Temperatures seen in recent years have stoked destructive storms and flooding, crop-wilting heatwaves and deadly droughts. 

But generations to come will look back on the hottest years of the 2020s as relatively cool, even if planet-warming fossil fuel emissions drop quickly, the UN's climate advisory panel said in a key report.   

The 36-page "summary for policymakers" —a synthesis of six major reports since 2018 from the Intergovernmental Panel on Climate Change (IPCC)—is a brutal reminder that while humanity has the tools to prevent climate catastrophe, it is still not putting them to use. 

The world is currently set to reach 1.5C above pre-industrial levels—considered a safer limit to warming—in the early 2030s, which will ratchet up the severity of impacts in the near future. 

But it's not too late to turn things around, the head of the IPCC told AFP, describing the report as a "message of hope". 

"We have know-how, technology, tools, financial resources—everything needed to overcome the climate problems we have known about for so long," Hoesung Lee said in a video interview.

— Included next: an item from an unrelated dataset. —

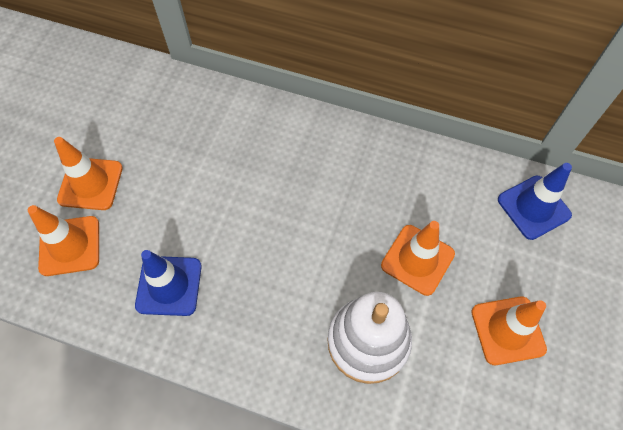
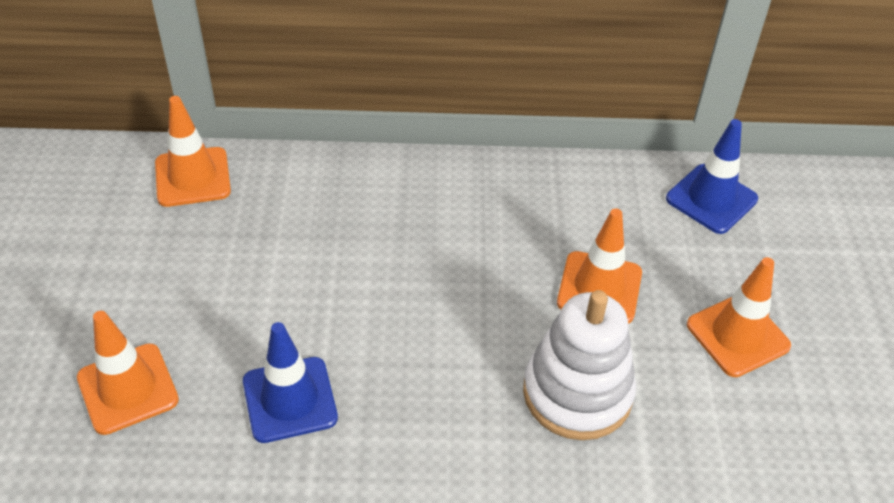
camera: 20 degrees left, 15 degrees down
orange traffic cone [54,137,123,210] -> orange traffic cone moved to [155,96,231,207]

"What's lacking at this point is a strong political will to resolve this issues once and for all." 

'Humanity on thin ice' 

In response to the report, UN Secretary General Antonio Guterres said wealthy countries aiming for carbon neutrality in 2050 or beyond should speed up their goal to as close as possible to 2040 in order to "defuse the climate time bomb."

"Humanity is on thin ice —and that ice is melting fast," the United Nations chief said in a video message as the IPCC experts group issued its latest report, which he likened to "a survival guide for humanity."

The IPCC made clear that the benefits to society and the world economy of capping global warming under two degrees Celsius outweigh economic costs.

This is true even without accounting for all the rewards of avoiding climate damages, which range from the health impacts of air pollution to reduced crop yields.  

Week-long negotiations in Interlaken, Switzerland—which went two full days into overtime—were bogged down by fights over language about fossil fuels, by far the main driver of warming.

The report comes as the world has scrambled to shore up energy security following Russia's invasion of Ukraine, with countries in Europe and Asia turning to heavily polluting coal.

Greenhouse gas emissions from existing fossil fuel infrastructure will be enough to push the world beyond 1.5C, without the use of emerging technology to capture and store the carbon pollution, the IPCC said. 

The level of greenhouse gas emission reductions this decade will "largely determine" whether humanity can limit global warming to two degrees Celsius since preindustrial times, or the safer 1.5C, the UN expert report said.   

But estimates of future carbon dioxide pollution from existing oil, gas and coal infrastructure—if no new technology is added to capture the emissions—"already exceed the remaining carbon budget for limiting warming to 1.5C". 

Among the starkest warnings is on the looming threat of deadly heat.

Even if warming is capped at 1.8C—an optimistic scenario, according to some scientists—half of humanity could, by 2100, be exposed to periods of life-threatening climate conditions arising from the coupled impacts of extreme heat and humidity, according to research.

In the synthesis report, these findings are reflected in a world map of projected deadly impacts of humid heat across the tropics, especially in Southeast Asia, parts of Brazil and West Africa. 

There are similarly dire projections for health, the global food system and economic productivity.